A few weeks before, students were given a list of speakers and could request three speakers to listen to, with the guarantee they would be assigned to at least one of them. Each student attended three different sessions based on those preferences, and everyone listened to a closing keynote speech by Kara Mccullough, a nuclear scientist at the U.S. Nuclear Regulatory Commission and former Miss USA pageant winner.

Upper School STEM Coordinator Cassandra Batson said that in the past, whole school events have mostly been students attending different stations throughout the day. The feedback she received about these was mostly that the events were not challenging enough and did not connect what students were learning in school with the outside world.

“I am hoping that this particular day pushed pause on students’ busy year and challenged students to think ‘why am I spending all of this time learning this stuff,’” Batson said. “One of my goals was to bridge the gap between what we do at [CES]JDS and the outside world.”

Sophomore Naama Ben Dor originally thought the STEM day was going to be boring and did not want to come to school, but her parents made her attend. Ben Dor found that she enjoyed listening to the speakers, such as Director of the Department of Forensic Sciences Dr. Jennifer Smith.

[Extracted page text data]

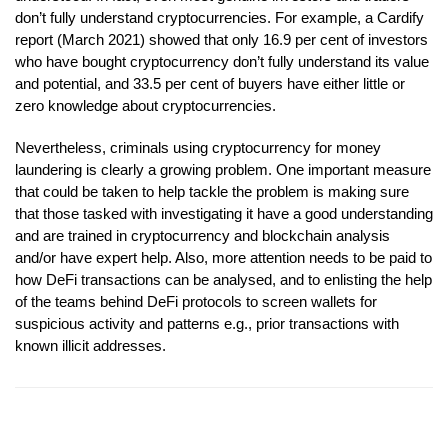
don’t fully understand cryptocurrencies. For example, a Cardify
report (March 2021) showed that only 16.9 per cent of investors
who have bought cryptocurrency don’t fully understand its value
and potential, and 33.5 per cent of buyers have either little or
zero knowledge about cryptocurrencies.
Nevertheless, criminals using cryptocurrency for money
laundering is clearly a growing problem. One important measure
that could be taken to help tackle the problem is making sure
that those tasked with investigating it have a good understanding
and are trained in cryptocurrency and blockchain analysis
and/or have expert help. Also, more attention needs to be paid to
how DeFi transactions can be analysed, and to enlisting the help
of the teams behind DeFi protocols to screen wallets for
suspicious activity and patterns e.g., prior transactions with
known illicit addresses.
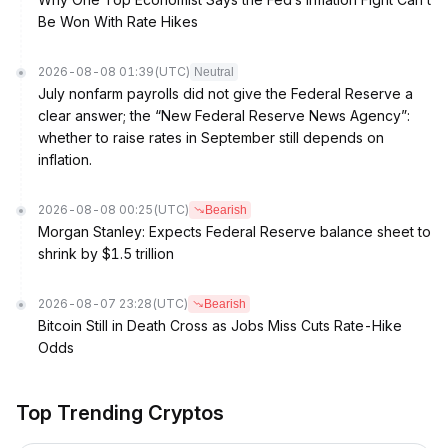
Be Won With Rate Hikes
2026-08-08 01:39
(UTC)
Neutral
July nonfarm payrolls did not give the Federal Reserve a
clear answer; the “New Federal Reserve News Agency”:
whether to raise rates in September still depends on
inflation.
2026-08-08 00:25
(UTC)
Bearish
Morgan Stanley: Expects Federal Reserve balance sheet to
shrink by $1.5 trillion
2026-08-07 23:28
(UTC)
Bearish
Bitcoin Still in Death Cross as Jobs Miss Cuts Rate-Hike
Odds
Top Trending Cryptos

Exercises:
1. Repeat the part of the STEM day article between "A few weeks" and "with the outside world.", inclusive.
2. Using the STEM day article, decide whether each statement agrees with it. Answer yes or no for each and quote the deciding words.
(a) Each student went to three different sessions.
(b) Naama Ben Dor was eager to attend the STEM day.
(c) Kara Mccullough gave the opening speech.
3. Write the next part of the STEM day article, picking up after its last sentence.
The data above is separate material from the STEM day article.

Activity answers:
1.
A few weeks before, students were given a list of speakers and could request three speakers to listen to, with the guarantee they would be assigned to at least one of them. Each student attended three different sessions based on those preferences, and everyone listened to a closing keynote speech by Kara Mccullough, a nuclear scientist at the U.S. Nuclear Regulatory Commission and former Miss USA pageant winner.

Upper School STEM Coordinator Cassandra Batson said that in the past, whole school events have mostly been students attending different stations throughout the day. The feedback she received about these was mostly that the events were not challenging enough and did not connect what students were learning in school with the outside world.

2.
(a) Yes: "Each student attended three different sessions based on those preferences"
(b) No: "originally thought the STEM day was going to be boring and did not want to come to school"
(c) No: "everyone listened to a closing keynote speech by Kara Mccullough"

3.
“We only hear about people that have jobs [in STEM fields], but we don’t really hear from people who have them,” Ben Dor said. “It’s important to know what you want to get into in the future so that you can have a job that you like.”

Robotics Ph.D. Candidate at the University of Michigan and alumnus Kevin Lieberman (‘08) was one of the 25 guest speakers at STEM day. As an alumnus, Lieberman thought that it was exciting and interesting to come back to the place where he learned math such as calculus and matrices. He said that at the time, these subjects did not seem important to him, but he now understands their real-world applications.

Lieberman spoke to students about how engineers build human-machine systems like cars and airplanes and how subjects like art and psychology also play a role in designing systems.

“I think it’s important to have opportunities where students can meet with engineers and people who use math and STEM skills in the real world,” Lieberman said. “By learning how people apply their STEM skills in different ways, you can see the different careers that exist and you can see the different ways that people make [a] change in the world.”